One of the signs of life in a community is the creation of links with others. An inward-looking community will die of suffocation. Living communities are linked to others, making up a huge reservoir of love for the world. And as only the one Spirit inspires and gives life, communities being born or reborn will be alike without ever knowing each other; the seeds the Spirit sows across the world, like prophetic signs for tomorrow, have a common source. It is a sign of maturity for a community to bind itself in friendship with others; it knows its own identity, so doesn’t need to make comparisons. It loves even the differences which distinguish it, because each community has its own gift which must flourish. These communities are complementary; they need each other. They are all branches of that unique community which is the Church, the mystical body of Christ. He is the vine of which the communities are branches.  

On reflection, I think that all of these dangers can be traced to a common theme.  Unhealthy communities do not set others free to be what God has intended them to be; rather, they play a destructive role by foisting an oppressive idealism upon them.  

If this is the main problem, it relates well to what some have considered the greatest challenge to true community life and formation: the necessary breakthrough into loving people as they actually are.  M. Scott Peck, in The Different Drum, has this to say about the stages of formation:  

Communities, like individuals, are unique. Still we all share the human condition. So it is that groups assembled deliberately to form themselves into community routinely go through certain stages in the process. These stages, in order, are: Pseudocommunity, Chaos, Emptiness, Community.  

In the Student Handbook for St. Stephen’s University I tried to explain it this way:    

People typically go through a process in the formation of true community. At first there is joy at the excitement of meeting others, and people are polite, rarely expressing all that they have to say. Over time they begin to notice how different others actually are, as acceptance brings greater levels of honesty. This sometimes brings discomfort and a feeling of alienation. Soon, however, these negative feelings are replaced by a diligent attempt to heal the others, by making them think and act more like we do. It is only after the frustration and emptiness of this failed attempt that we actually learn to accept people for who they really are, with all of their differences. This is the beginning of the learning of real love, and it is the beginning of true community. It must be this way. People must be accepted for who they really are, not what we want them to be.  

When it works it’s amazing.  I have a friend who calls it “Life at the Oasis.” In healthy community, as people are set free to be who they are and to grow in the direction that God intends for them, life takes on a joy that is rarely experienced in other settings.  It is like adding harmony to a simple melody: suddenly there is beauty that is more than the sum of the parts.  A context that is deeper than normal life is created, and shared learning results in deeper formation and shared anointings.  God works powerfully in true community.  From the Scriptures we know that community provides a basis for evangelism (Jn. 13:34-35), nurture (Acts 2:42-47; 4:32-35), and healthy body life (1 Cor. 12-14).  It also provides a prophetic picture to the world of what life in God can be  (Mt. 5:14-16).  

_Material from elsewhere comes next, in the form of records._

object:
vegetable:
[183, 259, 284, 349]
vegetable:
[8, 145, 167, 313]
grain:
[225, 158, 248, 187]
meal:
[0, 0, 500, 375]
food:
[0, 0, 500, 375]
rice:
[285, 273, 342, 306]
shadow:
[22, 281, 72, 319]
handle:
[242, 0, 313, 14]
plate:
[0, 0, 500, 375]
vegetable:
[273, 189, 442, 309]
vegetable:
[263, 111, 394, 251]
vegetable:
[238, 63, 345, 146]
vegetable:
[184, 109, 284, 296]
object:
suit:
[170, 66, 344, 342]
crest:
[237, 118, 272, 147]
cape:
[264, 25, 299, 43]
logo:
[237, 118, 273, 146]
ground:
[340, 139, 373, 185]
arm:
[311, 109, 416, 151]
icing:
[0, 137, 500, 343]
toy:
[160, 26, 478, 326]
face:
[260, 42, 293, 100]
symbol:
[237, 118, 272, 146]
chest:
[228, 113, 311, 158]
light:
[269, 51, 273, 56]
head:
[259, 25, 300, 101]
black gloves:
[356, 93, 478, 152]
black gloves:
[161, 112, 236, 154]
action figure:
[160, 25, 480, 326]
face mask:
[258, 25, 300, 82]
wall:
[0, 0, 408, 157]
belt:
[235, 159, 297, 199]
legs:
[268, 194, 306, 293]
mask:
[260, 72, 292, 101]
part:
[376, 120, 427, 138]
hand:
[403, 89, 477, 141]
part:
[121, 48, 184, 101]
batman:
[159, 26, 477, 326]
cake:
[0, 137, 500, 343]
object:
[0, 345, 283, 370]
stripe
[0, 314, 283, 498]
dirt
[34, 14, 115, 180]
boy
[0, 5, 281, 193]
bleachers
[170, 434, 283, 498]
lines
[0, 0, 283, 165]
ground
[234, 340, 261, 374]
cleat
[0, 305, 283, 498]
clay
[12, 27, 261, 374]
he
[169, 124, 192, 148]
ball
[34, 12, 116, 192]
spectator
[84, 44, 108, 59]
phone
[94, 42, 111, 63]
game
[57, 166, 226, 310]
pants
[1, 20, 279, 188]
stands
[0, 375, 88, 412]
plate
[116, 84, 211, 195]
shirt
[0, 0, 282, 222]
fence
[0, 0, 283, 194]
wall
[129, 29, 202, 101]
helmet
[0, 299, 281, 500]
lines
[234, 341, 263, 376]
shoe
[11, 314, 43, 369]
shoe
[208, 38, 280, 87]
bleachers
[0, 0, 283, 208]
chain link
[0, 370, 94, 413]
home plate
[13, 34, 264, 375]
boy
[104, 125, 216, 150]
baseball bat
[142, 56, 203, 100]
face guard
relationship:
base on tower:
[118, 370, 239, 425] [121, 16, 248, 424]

Best of all, though, is the teaching that Jesus gives of the community as the container of God’s presence.  He told His disciples on the evening of the Last Supper that if they would keep His commandments (particularly, in context, to love one another) that the Father would love them, and that both He and the Father would come and live with them (Jn. 14:23).  I think that God is irresistibly drawn to places where people who love Him encourage each other and help each other with practical acts of love.  This is real life and not Camelot.  I for one would rather live in the reality of God’s Kingdom than in the wish dream of a human ideal.